While "The 40-Year-Old Virgin" and "Knocked Up" remain bigger movies for the social topics (sex issues and unplanned pregnancy) they conjure, the new movie is every bit as enjoyable. As with most of the male characters in Apatow's movies -- from Steve Carell's sexually squeamish Andy Stitzer in "Virgin" to the sexually obsessed teens in "Superbad" -- vulnerability is Peter's comedic saving grace. Which explains why we're already guffawing at the opening image of Peter standing naked in front of the mirror, flexing his pecs. He does it because he can. He's a proud little child in his early 20s.

"Good for you, dude," he says to himself, as his chest muscles flicker in a sort of performing seal alternation. "Good for you."

Yes, he lacks a certain adult microchip. But he's hard-wired to a thudding bass drum of a heart. And that endearing quality becomes the comedy's redemptive thread, as he retreats to Hawaii, trying to forget about Sarah (Kristen Bell), the girlfriend who left him for an English rock star named Aldous (Russell Brand). No sooner has Peter checked into the hotel than he discovers Sarah's booked there, too -- with Aldous.

Awkward.

The coincidence isn't actually as absurd as it sounds; Hawaii was Sarah and Peter's dream destination. But the story line carries that odor of rom-com predictability -- yes, Peter meets another woman (Mila Kunis) who might just be The One. Still, its semi-improvisational atmosphere is the real pleasure. Between those groaningly familiar plotlines, first-time director Nicholas Stoller and Segel, who also scripted, open up a lot of space for wild-card serendipity, giving us the delicious sense that anything could happen.

Of course, anything does. Like the scene in which Sarah drops in to tell Peter the romance is over. Stunned, Peter drops his towel -- the only thing he's wearing. And as he weeps, bows his head and bends over in anguish, the audience hoots with eye-shielding horror, laughing at the disconnect between Peter's emotional pain and his comedic lack of dignity.

Peter's agony and suffering as he keeps bumping into the happy, beautiful new couple is the main motif. But the joy of "Forgetting Sarah Marshall" is how that theme ripples out into so many hilarious subplots, featuring a Who's Who of Apatow movie veterans: Paul Rudd as a surfing instructor who calls people by their "Hawaiian names," Jonah Hill as a hotel waiter with a stalkerish crush on Aldous, and Bill Hader as Peter's overly wound-up best buddy.

The showstopper, however, is Brand, a British stand-up comedian whose self-absorbed, post-Byronic rocker could easily have stumbled off the set of "This Is Spinal Tap." As Aldous, his inability to filter details of his womanizing or sexual prowess tortures Peter with every utterance or diffident sweep of the head.

Apatow's specialty has always been malius dumbius, the male of the species, a gender focus that has drawn criticism for its portrayal of women as humor-impaired nags and drags.
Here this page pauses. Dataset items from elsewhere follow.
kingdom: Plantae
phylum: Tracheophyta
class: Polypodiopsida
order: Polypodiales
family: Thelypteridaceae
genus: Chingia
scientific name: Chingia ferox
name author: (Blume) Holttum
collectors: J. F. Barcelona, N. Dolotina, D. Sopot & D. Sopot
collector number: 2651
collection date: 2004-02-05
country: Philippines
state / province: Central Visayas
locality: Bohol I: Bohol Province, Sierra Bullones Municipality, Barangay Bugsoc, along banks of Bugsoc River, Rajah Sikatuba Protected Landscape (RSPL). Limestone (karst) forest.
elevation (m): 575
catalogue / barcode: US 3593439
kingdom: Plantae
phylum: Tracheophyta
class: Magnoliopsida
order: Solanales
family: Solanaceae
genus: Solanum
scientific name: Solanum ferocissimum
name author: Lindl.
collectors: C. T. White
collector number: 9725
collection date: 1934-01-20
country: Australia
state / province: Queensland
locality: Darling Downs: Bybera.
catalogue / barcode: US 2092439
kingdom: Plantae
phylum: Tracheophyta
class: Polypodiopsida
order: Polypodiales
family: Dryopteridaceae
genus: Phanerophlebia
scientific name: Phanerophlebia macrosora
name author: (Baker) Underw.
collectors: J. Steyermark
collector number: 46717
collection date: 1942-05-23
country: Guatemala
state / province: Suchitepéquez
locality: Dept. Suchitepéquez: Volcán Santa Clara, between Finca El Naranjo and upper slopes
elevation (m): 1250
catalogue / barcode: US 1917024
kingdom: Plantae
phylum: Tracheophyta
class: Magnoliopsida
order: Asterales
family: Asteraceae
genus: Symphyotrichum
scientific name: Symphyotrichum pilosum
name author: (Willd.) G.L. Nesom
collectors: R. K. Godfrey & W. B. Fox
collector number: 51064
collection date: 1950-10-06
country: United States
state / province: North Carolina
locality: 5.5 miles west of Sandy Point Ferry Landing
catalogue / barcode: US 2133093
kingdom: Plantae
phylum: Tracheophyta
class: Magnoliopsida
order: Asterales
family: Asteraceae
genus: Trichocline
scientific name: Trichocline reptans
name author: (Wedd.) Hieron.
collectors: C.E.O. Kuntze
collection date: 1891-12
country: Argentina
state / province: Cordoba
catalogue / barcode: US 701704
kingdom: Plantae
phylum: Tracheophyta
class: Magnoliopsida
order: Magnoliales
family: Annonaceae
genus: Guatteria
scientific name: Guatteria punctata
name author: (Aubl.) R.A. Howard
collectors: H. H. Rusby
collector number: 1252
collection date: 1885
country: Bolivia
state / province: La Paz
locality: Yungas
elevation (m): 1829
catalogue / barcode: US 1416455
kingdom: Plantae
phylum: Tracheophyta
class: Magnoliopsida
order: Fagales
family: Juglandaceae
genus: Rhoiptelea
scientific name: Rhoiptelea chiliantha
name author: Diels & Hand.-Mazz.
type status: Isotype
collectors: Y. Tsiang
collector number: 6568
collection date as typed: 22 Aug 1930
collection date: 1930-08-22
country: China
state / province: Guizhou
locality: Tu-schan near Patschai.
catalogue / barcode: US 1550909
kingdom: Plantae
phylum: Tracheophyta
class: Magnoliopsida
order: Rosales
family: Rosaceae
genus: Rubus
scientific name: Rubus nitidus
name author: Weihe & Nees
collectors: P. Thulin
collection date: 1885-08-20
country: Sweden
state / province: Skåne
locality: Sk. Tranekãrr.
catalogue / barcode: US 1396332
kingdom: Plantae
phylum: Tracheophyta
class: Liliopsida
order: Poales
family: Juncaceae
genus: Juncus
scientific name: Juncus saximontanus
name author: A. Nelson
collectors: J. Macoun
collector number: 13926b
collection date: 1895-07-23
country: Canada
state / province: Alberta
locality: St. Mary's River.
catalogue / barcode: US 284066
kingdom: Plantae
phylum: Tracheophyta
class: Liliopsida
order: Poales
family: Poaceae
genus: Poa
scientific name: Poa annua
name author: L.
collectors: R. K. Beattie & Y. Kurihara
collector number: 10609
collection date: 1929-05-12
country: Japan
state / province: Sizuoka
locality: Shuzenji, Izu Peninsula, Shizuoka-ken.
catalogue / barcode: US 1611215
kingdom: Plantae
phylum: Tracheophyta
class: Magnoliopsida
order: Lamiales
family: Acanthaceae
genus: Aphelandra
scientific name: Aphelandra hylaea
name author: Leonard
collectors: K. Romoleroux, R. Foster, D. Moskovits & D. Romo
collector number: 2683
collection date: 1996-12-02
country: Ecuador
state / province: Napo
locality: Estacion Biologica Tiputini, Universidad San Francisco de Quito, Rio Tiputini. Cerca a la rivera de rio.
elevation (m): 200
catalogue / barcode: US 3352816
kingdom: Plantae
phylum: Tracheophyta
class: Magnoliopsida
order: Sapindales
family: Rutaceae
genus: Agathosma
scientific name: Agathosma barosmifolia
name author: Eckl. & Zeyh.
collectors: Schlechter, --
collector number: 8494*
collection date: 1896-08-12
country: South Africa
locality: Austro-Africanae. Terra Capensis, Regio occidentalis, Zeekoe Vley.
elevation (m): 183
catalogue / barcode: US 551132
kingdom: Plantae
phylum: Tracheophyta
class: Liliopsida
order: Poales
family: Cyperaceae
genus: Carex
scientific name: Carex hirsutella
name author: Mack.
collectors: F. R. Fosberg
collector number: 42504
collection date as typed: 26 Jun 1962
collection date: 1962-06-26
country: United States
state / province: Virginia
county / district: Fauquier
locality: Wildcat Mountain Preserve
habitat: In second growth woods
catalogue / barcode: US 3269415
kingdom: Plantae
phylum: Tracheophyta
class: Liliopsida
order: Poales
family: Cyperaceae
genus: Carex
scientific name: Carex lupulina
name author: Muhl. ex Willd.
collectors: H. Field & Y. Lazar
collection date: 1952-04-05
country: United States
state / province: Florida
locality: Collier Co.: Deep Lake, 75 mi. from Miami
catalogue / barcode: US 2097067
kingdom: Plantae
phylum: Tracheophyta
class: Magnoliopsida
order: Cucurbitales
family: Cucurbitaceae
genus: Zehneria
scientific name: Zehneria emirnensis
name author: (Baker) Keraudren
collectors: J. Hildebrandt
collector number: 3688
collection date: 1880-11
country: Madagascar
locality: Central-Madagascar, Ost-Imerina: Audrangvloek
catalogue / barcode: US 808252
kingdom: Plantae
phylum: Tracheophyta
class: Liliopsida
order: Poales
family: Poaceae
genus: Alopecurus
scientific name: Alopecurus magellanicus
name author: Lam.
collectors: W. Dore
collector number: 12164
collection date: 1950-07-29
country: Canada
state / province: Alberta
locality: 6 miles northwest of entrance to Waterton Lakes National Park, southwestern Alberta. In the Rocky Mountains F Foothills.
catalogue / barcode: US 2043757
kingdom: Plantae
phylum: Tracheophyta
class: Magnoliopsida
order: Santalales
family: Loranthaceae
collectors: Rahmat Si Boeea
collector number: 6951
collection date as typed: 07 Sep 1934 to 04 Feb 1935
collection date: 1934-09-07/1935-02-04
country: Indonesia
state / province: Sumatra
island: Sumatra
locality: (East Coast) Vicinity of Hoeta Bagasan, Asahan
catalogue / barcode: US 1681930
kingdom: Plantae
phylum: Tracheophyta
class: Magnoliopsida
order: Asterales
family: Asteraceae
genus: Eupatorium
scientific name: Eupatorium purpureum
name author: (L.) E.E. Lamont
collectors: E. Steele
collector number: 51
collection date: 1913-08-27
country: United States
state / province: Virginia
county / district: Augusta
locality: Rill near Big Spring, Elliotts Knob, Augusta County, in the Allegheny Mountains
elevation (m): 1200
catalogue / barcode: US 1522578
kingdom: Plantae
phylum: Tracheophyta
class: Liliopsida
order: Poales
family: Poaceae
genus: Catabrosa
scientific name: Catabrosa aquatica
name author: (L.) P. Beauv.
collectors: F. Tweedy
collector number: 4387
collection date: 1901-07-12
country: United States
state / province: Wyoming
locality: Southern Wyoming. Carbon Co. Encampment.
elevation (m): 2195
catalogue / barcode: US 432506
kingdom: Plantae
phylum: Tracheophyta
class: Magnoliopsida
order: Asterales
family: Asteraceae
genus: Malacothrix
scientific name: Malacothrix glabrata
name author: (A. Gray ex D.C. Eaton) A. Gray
But though once again the female characters in "Forgetting Sarah Marshall" only amount to walking-talking prizes to be loved, chased or fought over, Bell and Kunis bring feisty, funny dimension to their roles. And there is one tense-dialogue scene between the two -- when the subtext is territorial possession of Peter -- that's one of the movie's most sensitively written moments.

These characters are obviously exaggerations, but at least those exaggerations spring directly from reality, as opposed to from Hollywood's rom-com stockroom of jocks, dweebs and haughty-hotties. The film's improvisational loosey-gooseyness, as with all Apatow movies, amounts to a cathartic bonus: an acknowledgment that real life is also full of stupid, embarrassing and klutzy moments. And hopefully, we can laugh at those, too, with philosophical satisfaction.

Forgetting Sarah Marshall (110 minutes, at area theaters) is rated R for nudity, profanity, slapstick violence and sexual content.